Apt is almost perfect, yes, but only as long as you install the software available in the distribution's repositories and, ideally, don't mix the distro releases (that can be done too, but requires experience and understanding).
The core issue with, almost universally, linux package management, is dynamic linking. Once you want to install something that was linked with a library that is not (or no longer is) a part of your distribution, you're screwed. That's where hell begins. It's good if there's a source .deb package: you can usually build a binary package from it using dpkg-buildpackage, and it will be linked against your available libs, and will install just fine. It's worse when you have plain sources. It's terrible when you have just binaries linked against libs in a 5 year old distro.

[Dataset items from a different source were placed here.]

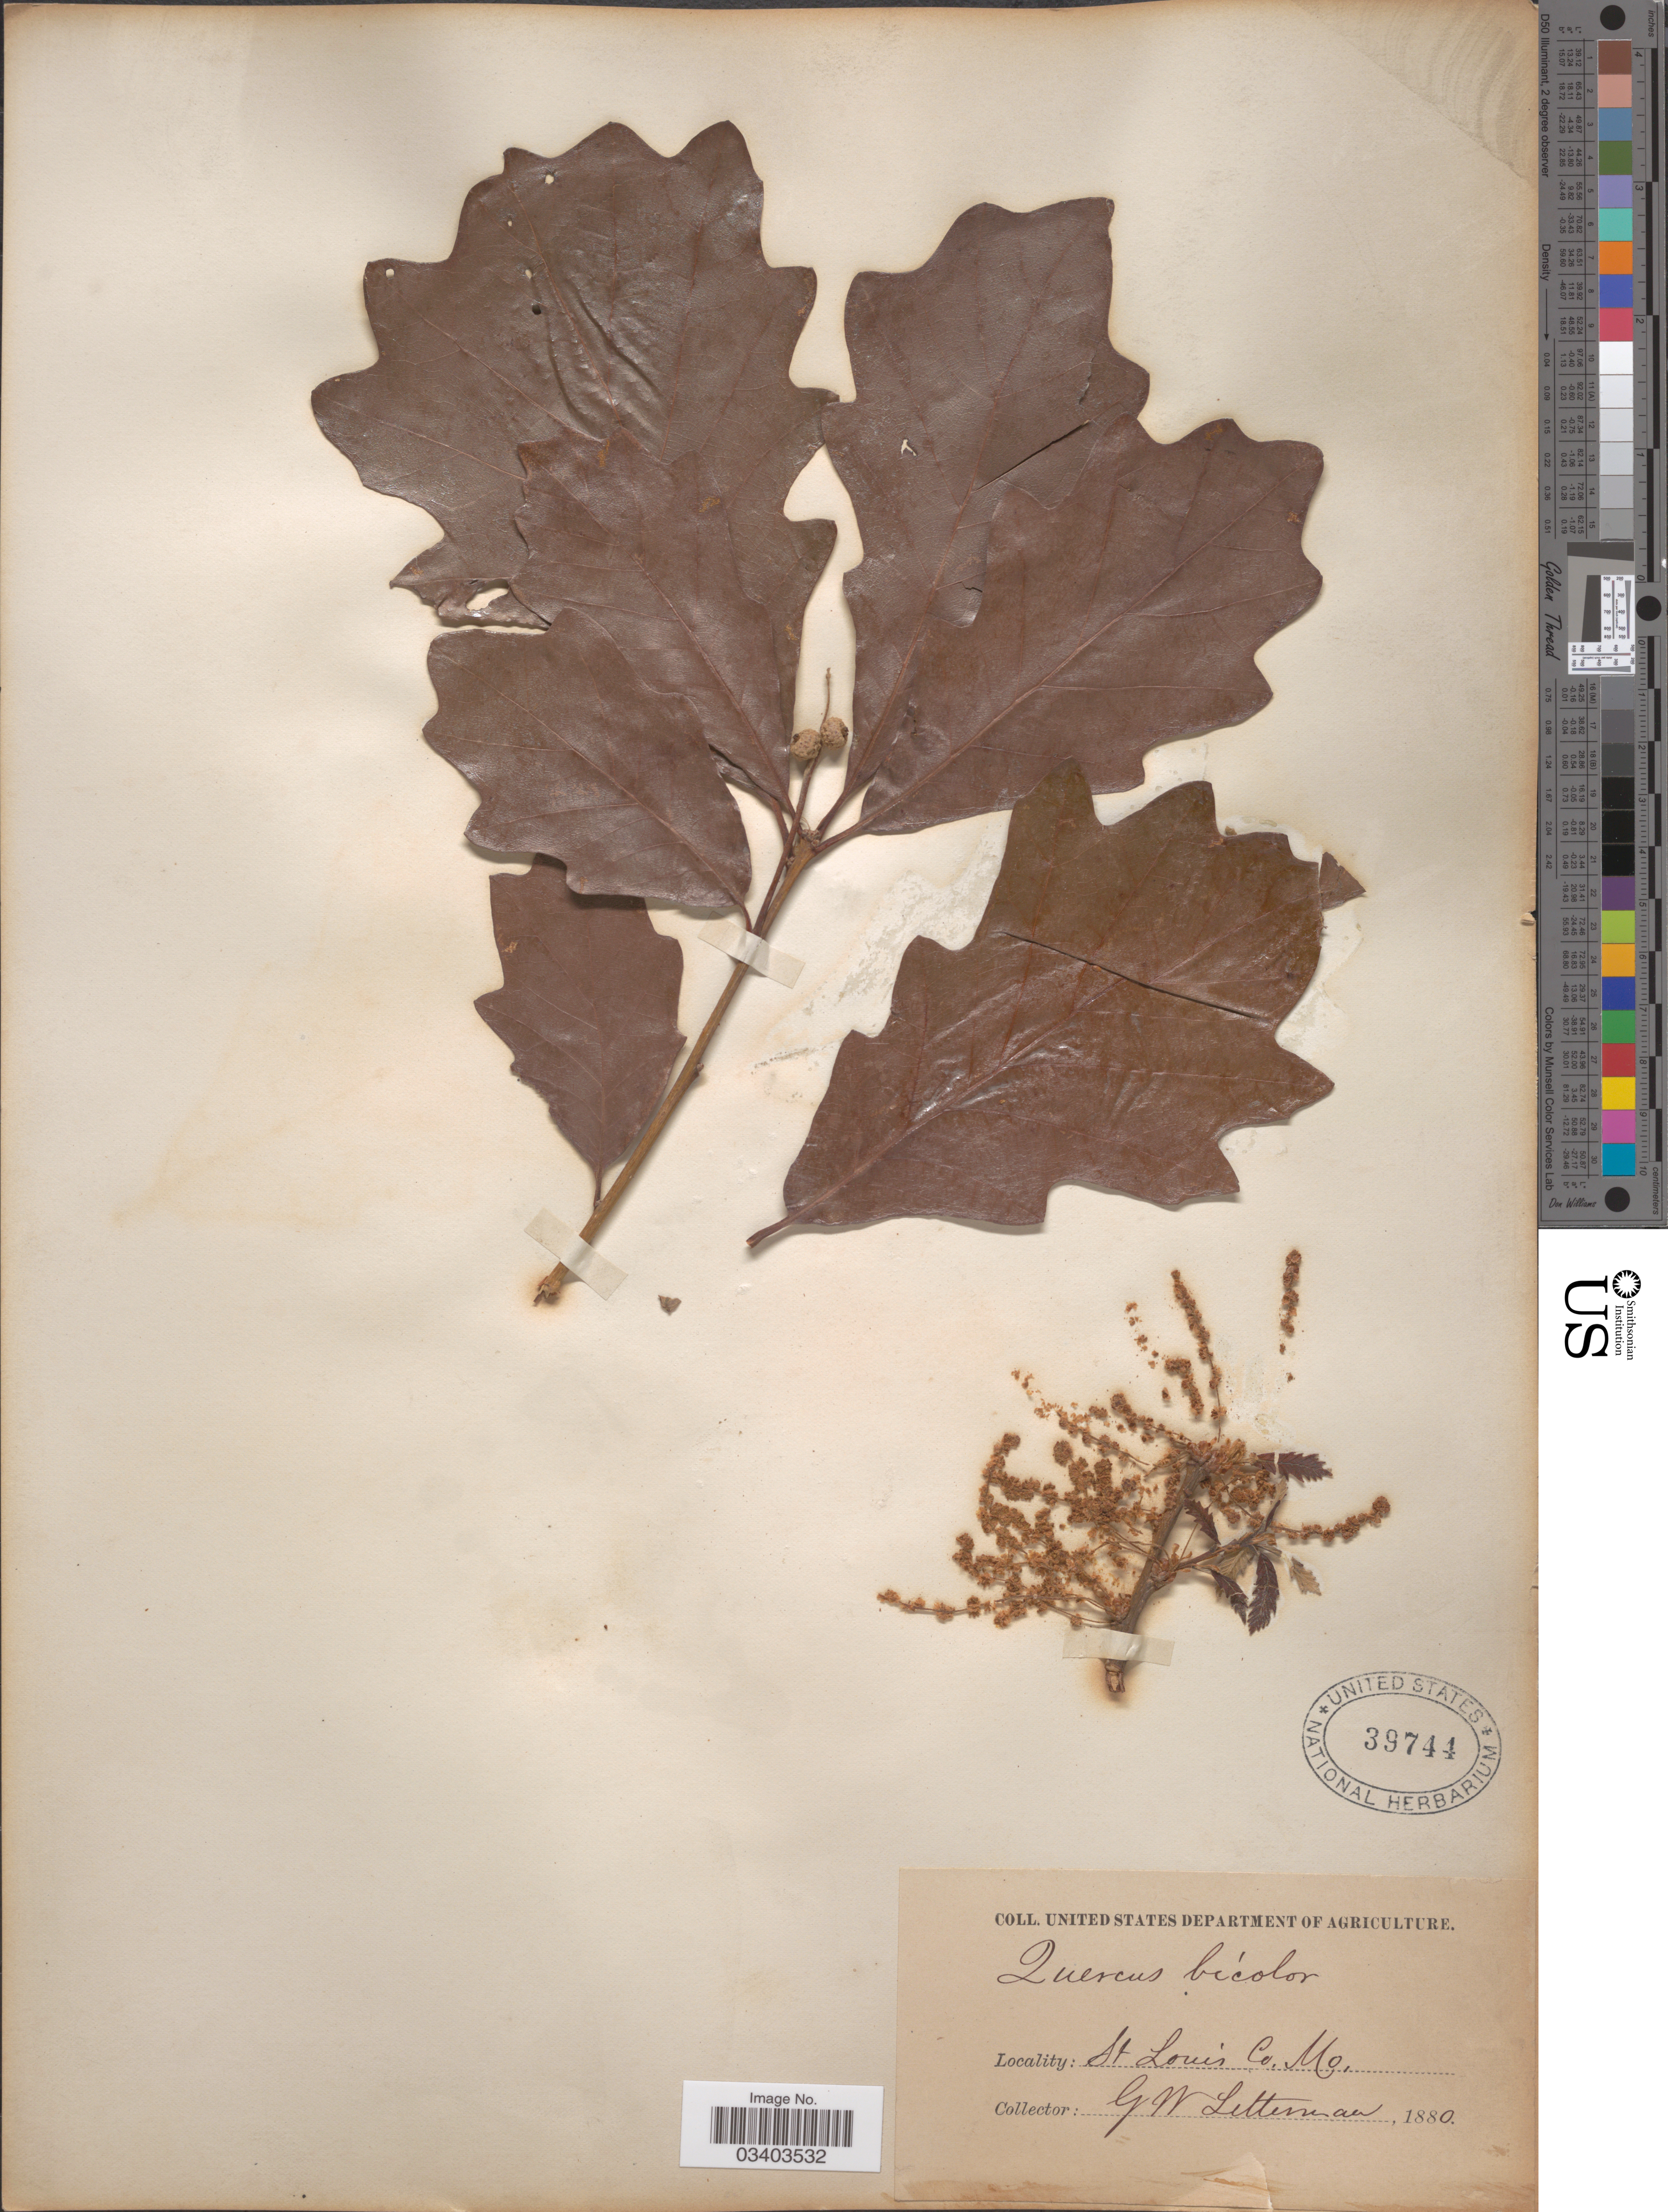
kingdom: Plantae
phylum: Tracheophyta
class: Magnoliopsida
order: Fagales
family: Fagaceae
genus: Quercus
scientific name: Quercus bicolor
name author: Willd.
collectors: G. W. Letterman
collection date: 1880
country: United States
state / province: Missouri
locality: St. Louis Co.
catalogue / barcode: US 39744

This is where packaging systems like AppImage can be helpful: they contain statically built binaries with no external dependencies. They will still work in 20 years just like they do today (provided it's the same CPU architecture), unless they depend on some specific kernel calls, which is not typical for general userspace apps. Good luck trying to run anything built for any Linux distro in 2005 today, unless it's a static binary.
I can see why software developers want to bundle their binaries as AppImage: spending time to learn how to build a gazillion different packages for a gazillion of different distros, not to mention another gazillion of their releases, would be insane. Why do that if you can build a universal package (actually several: by the number of target CPU architectures) that will be guaranteed to work on any linux distro?
Linux packaging is perfect as long as you stay strictly within a given distribution's ecosystem. Once you try to take a step outside (and you will, unless you have a purely academical interest in it), it becomes a nightmare.